# GXP bottom bracket installation, what am I doing wrong?



## blakcloud (Apr 13, 2006)

I picked up a SRAM Rival crankset with the appropriate GXP bottom bracket (English thread).

I measured my bottom bracket and it is 68mm so I installed the two spacers. When I installed the cranks and tighten them up, they wouldn't spin at all. I watched the SRAM install video on you tube which mentions a little tightness or drag but this wasn't even close.

What am I doing wrong?

The frame is a Masi Speciale Commuter. 

Any help would be greatly appreciated.


----------



## ericm979 (Jun 26, 2005)

Remove the spacers.


----------



## ziscwg (Apr 19, 2010)

You got the wrong instructions with your BB. SRAM dorked this one up. They say put the spacers in on one sheet for 68 mm then, leave them out on another. I got the same set of "great" instructions. 

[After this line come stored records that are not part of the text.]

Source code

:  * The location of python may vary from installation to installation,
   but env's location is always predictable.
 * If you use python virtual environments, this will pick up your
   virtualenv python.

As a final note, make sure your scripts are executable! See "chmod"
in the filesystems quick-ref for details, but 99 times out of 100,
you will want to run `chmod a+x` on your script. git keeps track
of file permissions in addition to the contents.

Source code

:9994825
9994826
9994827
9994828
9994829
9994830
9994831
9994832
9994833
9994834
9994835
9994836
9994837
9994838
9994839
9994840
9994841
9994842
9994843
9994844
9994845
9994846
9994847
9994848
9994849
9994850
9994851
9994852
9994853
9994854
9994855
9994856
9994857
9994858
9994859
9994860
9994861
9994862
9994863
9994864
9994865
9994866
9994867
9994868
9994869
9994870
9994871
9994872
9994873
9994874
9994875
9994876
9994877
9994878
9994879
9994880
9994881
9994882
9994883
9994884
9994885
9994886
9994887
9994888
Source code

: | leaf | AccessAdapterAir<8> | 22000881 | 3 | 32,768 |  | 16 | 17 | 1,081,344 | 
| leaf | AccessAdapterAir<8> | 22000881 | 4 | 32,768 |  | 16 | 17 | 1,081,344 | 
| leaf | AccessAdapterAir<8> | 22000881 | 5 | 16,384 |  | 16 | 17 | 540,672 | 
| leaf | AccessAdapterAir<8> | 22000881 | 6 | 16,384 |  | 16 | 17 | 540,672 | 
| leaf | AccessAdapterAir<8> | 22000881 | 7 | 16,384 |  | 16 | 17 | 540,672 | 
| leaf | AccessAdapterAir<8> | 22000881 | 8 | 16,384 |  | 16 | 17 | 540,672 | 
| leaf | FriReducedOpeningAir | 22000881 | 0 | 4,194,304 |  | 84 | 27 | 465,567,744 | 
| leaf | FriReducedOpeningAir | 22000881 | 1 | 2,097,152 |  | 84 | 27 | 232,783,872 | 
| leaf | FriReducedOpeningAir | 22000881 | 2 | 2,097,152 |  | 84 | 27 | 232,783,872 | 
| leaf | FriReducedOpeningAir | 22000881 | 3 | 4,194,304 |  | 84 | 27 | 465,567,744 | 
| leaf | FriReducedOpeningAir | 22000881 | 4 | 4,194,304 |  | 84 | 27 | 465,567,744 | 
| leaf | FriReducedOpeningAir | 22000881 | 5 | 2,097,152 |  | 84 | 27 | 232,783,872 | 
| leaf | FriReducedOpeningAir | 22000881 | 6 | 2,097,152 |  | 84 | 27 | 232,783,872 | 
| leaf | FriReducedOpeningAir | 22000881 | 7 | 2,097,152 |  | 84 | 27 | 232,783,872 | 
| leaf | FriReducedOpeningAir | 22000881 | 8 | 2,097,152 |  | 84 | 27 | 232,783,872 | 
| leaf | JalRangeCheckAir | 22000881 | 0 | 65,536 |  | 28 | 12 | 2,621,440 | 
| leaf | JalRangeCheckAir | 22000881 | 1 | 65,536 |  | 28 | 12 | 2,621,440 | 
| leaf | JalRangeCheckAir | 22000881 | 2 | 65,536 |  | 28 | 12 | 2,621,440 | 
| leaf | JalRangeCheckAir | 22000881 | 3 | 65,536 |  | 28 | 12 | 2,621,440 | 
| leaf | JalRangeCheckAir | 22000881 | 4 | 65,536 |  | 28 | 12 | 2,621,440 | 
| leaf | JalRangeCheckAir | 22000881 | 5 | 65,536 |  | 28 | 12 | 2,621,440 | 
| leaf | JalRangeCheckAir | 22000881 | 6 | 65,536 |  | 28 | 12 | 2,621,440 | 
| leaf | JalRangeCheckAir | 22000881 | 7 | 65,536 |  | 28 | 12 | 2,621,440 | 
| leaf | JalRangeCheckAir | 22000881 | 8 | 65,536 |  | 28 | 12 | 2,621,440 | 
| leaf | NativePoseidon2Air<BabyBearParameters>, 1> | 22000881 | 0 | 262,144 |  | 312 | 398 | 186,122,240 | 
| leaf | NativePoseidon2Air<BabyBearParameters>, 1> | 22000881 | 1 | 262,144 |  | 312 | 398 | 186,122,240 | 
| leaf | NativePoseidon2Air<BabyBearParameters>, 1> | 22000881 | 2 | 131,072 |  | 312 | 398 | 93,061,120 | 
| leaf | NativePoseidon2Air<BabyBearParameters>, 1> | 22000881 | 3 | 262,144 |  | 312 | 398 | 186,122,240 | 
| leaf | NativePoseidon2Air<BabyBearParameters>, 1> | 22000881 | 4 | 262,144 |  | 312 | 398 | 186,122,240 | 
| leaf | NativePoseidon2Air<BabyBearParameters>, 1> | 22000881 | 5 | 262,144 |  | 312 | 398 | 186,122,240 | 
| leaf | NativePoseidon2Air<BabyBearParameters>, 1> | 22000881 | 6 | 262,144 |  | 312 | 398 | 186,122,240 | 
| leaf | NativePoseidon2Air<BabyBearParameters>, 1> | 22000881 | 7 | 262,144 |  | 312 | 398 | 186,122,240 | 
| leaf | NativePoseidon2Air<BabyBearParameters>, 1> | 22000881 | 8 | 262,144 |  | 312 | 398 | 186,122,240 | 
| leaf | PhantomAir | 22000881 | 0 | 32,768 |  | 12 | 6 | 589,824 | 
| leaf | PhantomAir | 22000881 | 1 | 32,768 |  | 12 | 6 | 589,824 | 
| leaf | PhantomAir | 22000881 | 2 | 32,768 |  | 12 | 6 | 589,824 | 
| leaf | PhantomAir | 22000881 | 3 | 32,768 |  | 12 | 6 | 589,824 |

So, as stated above, chuck the spacers.


----------



## blakcloud (Apr 13, 2006)

I took the spacers off and it worked. Thanks for your help.


----------



## spearo45 (Apr 21, 2012)

I have the same scenario. My bike's BB shell measured 68mm. When I installed the BB without the spacers, there is a gap between the BB cup and the crank. When I put 2 spacers(one on each side), The crank wont even spin. I removed one and left one spacer on the drive side and the crank spin freely with no binding. My question is, should I put the 1 spacer on the drive side or non drive side?


----------



## tihsepa (Nov 27, 2008)

spearo45 said:


> I have the same scenario. My bike's BB shell measured 68mm. When I installed the BB without the spacers, there is a gap between the BB cup and the crank. When I put 2 spacers(one on each side), The crank wont even spin. I removed one and left one spacer on the drive side and the crank spin freely with no binding. My question is, should I put the 1 spacer on the drive side or non drive side?


Uh, no spacers needed.


----------



## vettracer (Jan 12, 2011)

spearo45 said:


> I have the same scenario. My bike's BB shell measured 68mm. When I installed the BB without the spacers, there is a gap between the BB cup and the crank. When I put 2 spacers(one on each side), The crank wont even spin. I removed one and left one spacer on the drive side and the crank spin freely with no binding. My question is, should I put the 1 spacer on the drive side or non drive side?


English bottom bracket is 68mm wide and Italian bottom bracket is 70mm wide. 

Use no Spacers for a SRAM double crank on a English or Italian Bottom Bracket 

SRAM uses the same spindle for both English and Italian, so when you have an Engilsh bottom bracket, you are supposed to have a 2mm gap between the drive side bearing and crank.

If you have an Italian Bottom bracket, you will have no gap between the drive side bearing and crank.

If you put a 2.5 mm spacer on the non-drive side, you will offset your chainline by 2.5mm and add lateral preload to the bearings which will cause them to wear out prematurely.

If you put a 2.5mm spacer on the drive side, you wonn't mess up the chainline, but you will add lateral preload to the bearings which will cause them to wear out prematurely


The spacers are for using a SRAM triple crank on a 68mm bottom bracket


----------



## spearo45 (Apr 21, 2012)

Thanks! I was thinking that if I put the spacer on the drive side, there will be more spindle/ bearing contact. Thanks again.


----------